------ RECORDS PROVIDED

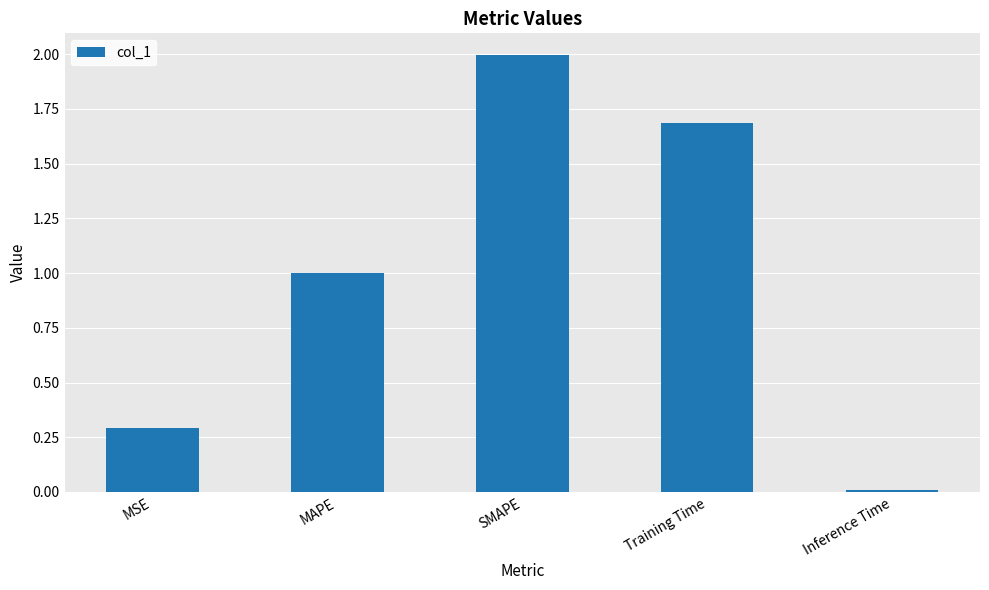

Which has a higher value, Inference Time or Training Time?

Training Time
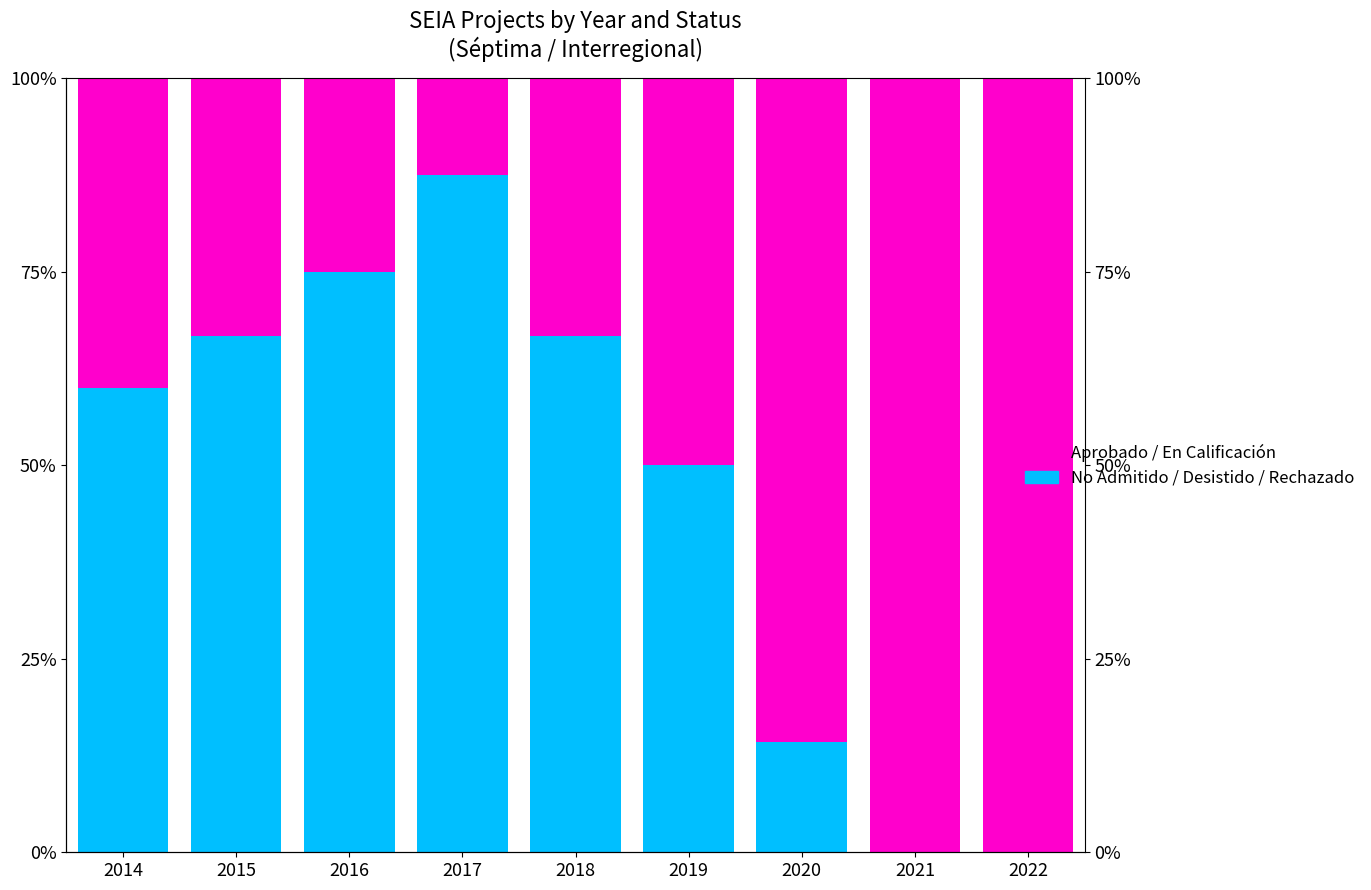

Reading left to right, list all the values displayed in this chart.

No Admitido / Desistido / Rechazado: 60.0	66.7	75.0	87.5	66.7	50.0	14.3	0.0	0.0
Aprobado / En Calificación: 40.0	33.3	25.0	12.5	33.3	50.0	85.7	100.0	100.0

------------

**WORK TO COMPLETE**
Copy the entries word for word, starting with the line that contains "Reading left to" and going through the last line of the entries.

**WRITTEN SOLUTION**
Reading left to right, list all the values displayed in this chart.

No Admitido / Desistido / Rechazado: 60.0	66.7	75.0	87.5	66.7	50.0	14.3	0.0	0.0
Aprobado / En Calificación: 40.0	33.3	25.0	12.5	33.3	50.0	85.7	100.0	100.0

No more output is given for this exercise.